Si uno quiere tomar en cuenta las políticas gubernamentales que realmente impactaron a WorldCom habría que remontarse al rechazo por parte de la Unión Europea y del Departamento de Justicia, en junio del año 2000, de la fusión con Sprint. Es risible que los gobiernos estuviesen preocupados con las posibles consecuencias negativas en la competitividad de los servicios de Internet y de las comunicaciones telefónicas de larga distancia. Ahora, ante el dramático exceso de capacidad instalada, los precios son demasiado bajos para lograr utilidades y, presumiblemente, la burocracia reguladora estaría feliz de permitir que Sprint o AT&T –ambas financieramente debilitadas– absorbieran a WorldCom. De hecho, sería una buena política económica si Estados Unidos y la Unión Europea cerraran sus agencias antimonopolios.
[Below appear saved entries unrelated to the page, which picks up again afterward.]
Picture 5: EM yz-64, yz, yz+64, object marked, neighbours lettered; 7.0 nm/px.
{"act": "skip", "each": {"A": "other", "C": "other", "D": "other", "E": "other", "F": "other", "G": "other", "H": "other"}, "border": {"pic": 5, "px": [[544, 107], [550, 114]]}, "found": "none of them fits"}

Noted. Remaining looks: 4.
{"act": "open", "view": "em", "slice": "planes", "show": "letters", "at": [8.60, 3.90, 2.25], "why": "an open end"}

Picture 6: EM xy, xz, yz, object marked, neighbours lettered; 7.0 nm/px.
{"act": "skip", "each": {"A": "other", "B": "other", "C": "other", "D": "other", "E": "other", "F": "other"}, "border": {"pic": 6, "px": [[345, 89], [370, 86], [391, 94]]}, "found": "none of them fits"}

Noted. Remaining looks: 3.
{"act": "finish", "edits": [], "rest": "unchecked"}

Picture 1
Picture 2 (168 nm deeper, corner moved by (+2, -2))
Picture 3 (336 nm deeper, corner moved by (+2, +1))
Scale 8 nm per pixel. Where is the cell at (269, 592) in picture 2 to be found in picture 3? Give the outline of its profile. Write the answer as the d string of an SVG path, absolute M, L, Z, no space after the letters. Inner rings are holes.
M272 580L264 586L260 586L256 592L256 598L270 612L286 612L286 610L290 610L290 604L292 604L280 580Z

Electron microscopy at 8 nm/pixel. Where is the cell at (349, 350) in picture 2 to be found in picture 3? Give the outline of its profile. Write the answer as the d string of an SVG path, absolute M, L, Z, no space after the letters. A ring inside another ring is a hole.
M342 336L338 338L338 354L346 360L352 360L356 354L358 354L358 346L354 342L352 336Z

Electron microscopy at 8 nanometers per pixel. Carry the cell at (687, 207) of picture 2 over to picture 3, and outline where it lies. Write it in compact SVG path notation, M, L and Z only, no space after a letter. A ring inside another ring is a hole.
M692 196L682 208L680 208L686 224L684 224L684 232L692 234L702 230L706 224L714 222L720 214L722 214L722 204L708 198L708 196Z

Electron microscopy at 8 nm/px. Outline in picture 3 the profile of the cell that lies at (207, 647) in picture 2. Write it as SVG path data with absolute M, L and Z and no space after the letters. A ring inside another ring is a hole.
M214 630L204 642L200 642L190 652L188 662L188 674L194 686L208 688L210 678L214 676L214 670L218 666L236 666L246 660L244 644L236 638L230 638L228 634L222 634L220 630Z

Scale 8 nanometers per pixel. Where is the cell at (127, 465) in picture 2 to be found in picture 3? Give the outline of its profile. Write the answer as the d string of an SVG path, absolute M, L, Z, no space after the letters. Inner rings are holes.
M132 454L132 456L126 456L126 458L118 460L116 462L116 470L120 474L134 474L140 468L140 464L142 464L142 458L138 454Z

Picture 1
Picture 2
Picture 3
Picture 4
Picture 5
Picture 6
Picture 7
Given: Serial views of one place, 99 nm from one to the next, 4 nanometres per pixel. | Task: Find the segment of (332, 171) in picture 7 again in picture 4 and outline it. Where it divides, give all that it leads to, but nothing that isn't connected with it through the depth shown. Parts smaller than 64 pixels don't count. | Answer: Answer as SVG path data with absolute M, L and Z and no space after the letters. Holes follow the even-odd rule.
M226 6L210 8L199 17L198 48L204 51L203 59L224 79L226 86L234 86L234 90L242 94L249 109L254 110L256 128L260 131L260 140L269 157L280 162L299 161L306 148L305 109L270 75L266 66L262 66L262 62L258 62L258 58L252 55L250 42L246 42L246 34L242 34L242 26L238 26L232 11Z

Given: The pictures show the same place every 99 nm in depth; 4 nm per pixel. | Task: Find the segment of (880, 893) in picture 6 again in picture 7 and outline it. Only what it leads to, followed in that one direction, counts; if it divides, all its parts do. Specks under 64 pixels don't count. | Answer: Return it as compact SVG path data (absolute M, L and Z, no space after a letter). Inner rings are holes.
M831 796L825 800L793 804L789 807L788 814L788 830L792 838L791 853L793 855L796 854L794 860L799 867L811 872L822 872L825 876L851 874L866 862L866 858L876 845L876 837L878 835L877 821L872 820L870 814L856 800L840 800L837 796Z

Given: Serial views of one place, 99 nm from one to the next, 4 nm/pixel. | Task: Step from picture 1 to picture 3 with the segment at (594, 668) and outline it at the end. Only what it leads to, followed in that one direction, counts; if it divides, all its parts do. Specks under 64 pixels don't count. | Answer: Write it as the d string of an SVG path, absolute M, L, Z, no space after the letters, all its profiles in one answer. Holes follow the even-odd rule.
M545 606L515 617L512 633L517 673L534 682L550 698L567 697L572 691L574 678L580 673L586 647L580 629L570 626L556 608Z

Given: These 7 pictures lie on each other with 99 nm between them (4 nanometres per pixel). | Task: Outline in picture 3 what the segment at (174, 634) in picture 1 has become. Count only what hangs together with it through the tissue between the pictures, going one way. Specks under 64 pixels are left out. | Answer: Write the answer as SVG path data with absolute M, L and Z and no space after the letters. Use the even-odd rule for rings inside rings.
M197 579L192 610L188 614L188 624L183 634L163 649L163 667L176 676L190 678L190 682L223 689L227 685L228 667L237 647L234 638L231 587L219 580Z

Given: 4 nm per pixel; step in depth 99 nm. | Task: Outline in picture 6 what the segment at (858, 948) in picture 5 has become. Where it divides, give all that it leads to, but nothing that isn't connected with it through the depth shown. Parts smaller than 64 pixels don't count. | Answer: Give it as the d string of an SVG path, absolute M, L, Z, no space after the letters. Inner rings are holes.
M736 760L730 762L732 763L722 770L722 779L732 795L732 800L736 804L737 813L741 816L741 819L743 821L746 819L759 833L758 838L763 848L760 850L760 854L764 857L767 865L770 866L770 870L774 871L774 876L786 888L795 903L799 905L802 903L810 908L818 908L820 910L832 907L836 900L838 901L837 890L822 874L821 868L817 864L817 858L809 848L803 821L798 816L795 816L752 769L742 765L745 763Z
En el pasado he escrito bastante sobre el “índice de miseria” que engloban la inflación, el desempleo, las tasas de interés y el crecimiento del PIB. Bajo la administración Bush, hasta el segundo trimestre de este año, el nivel de inflación ha sido bueno (1,9% comparado con 3,7% al fin de la administración anterior). Con el desempleo nos ha ido mal (5,1% en promedio contra 4,2% antes); los intereses están bien (4,7% en los bonos del Tesoro a 20 años, contra 5%) y el crecimiento económico ha sido débil (1% contra el promedio a largo plazo de 3,1%). Englobando todas estas estadísticas, el gobierno de Bush se coloca en el puesto número 8 (justo después de su padre) entre los 14 gobiernos que hemos tenido desde el segundo período de Harry Truman.

Está claro que el Gobierno tiene que hacer más por mejorar sus políticas económicas. Un cambio de los principales asesores puede ayudar, pero el Gobierno principalmente tiene que actuar sobre la base de principios económicos sólidos, en vez de estar haciendo peripecias y maniobras politiqueras.

Robert J. Barro es profesor de Economía de la Universidad de Harvard y académico de la Hoover Institution.